In public radio those figures are astronomical, several days' worth of on-air fundraising marathons at some larger stations. The whole affair is another sign of a new entrepreneurial spirit that seems antithetical to public radio's original purposes -- to serve a variety of communities and provide alternatives to market-driven commercial broadcasting. How did this change come about?

Since 1994, when Newt Gingrich launched the Republican assault on public broadcasting, hoping to do away with it entirely, the amount of government funding has decreased significantly. Forced (like public television) to find other sources of revenue, NPR, Public Radio International (PRI), and member stations have turned increasingly to corporate underwriters. Under looser regulations, these corporate sponsors no longer pay for just an on-air mention, but buy "enhanced underwriting credits," which plug a company, or a hospital, or even a veterinary clinic, with everything except a "call to action" that would explicitly tell listeners to go out and make a purchase. Enhanced underwriting is bringing in cash. Lots of it.

At WBUR, a huge chunk of revenue now comes from underwriting, some $7 million a year, or 46 percent of the station's budget. Another 45 percent still comes directly from listeners. The remaining funding comes from foundations and the Corporation for Public Broadcasting, the entity set up by The Public Broadcasting Act of 1967 to act as a conduit to provide government money to public television and radio -- and to keep it free of market pressures.

But market pressures seem to be at work. At New York's WNYC, where the head of underwriting calls the listeners the "Tiffany audience," the rates the station charges for commercial spots -- I mean, enhanced underwriting credits -- were raised nine times in less than three years. Well, public radio needs money, so what's the problem?
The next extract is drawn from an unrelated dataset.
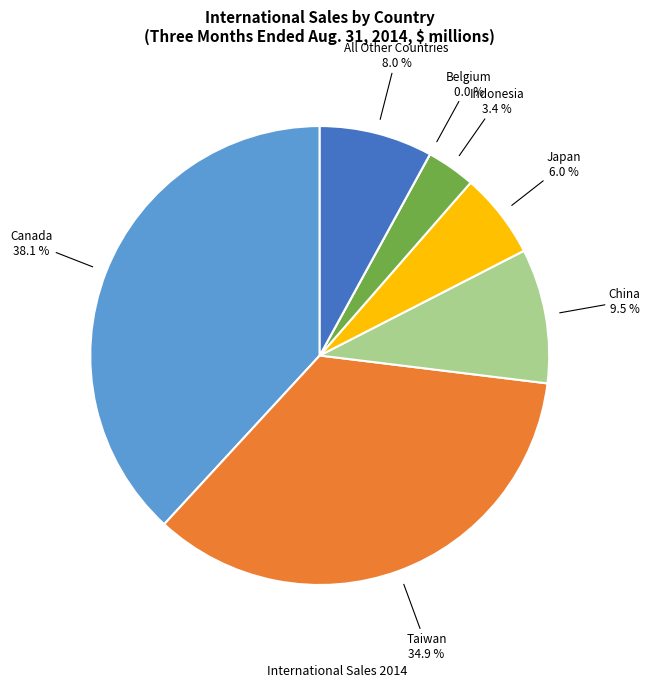

Which category has the smallest portion of the pie?

Belgium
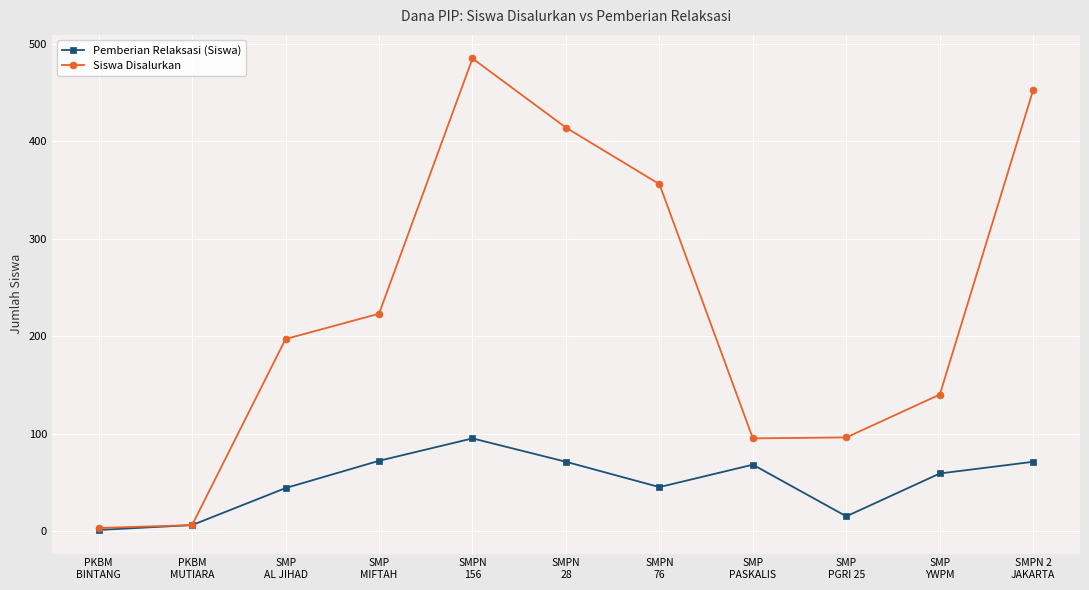

True or false: Siswa Disalurkan has more than 0 points higher than both neighbors.

True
Says Larry Josephson, president of the Radio Foundation and an independent producer: "This is an eruption of whether we're a business to reel in numbers and money or whether we're a cause."

In this new, money-driven public radio culture, local stations want the prestige and the revenues that producing a nationally syndicated program brings. The trend is to play it safe and to provide certain ratings-builders based on demographics, focus groups, and attempts at cloning successful programs. The producer of one nationally distributed program was told that in order to increase the number of stations carrying it, the program would have to change its format, and some of its content, because the program was "foreground" listening. Apparently, "background listening" is less risky.

Certainly excellent programs endure throughout public radio. And new programs continue to come along that are wonderful. But as more and more programs are interrupted with breaks for funding and underwriting credits, the "underwriting anxiety" that research has identified can lead listeners to stop pledging money to their stations. Worse, the reliance on numbers can change the very nature of public radio. It raises the specter that programmers will not take risks in developing or broadcasting anything that is not assured of a large number of listeners. It inhibits creativity.

Public radio should be supported by listeners, by some foundation money, and by a tax on commercial licenses. And revenues from corporate underwriting or sales of program-related items, like cassettes and books, should be plowed back into programming to ensure the high standards and variety of programs that the audience craves. Public radio should remain public.



Judith Hepburn Blank has worked in public and commercial broadcasting as a producer and host for more than twenty years.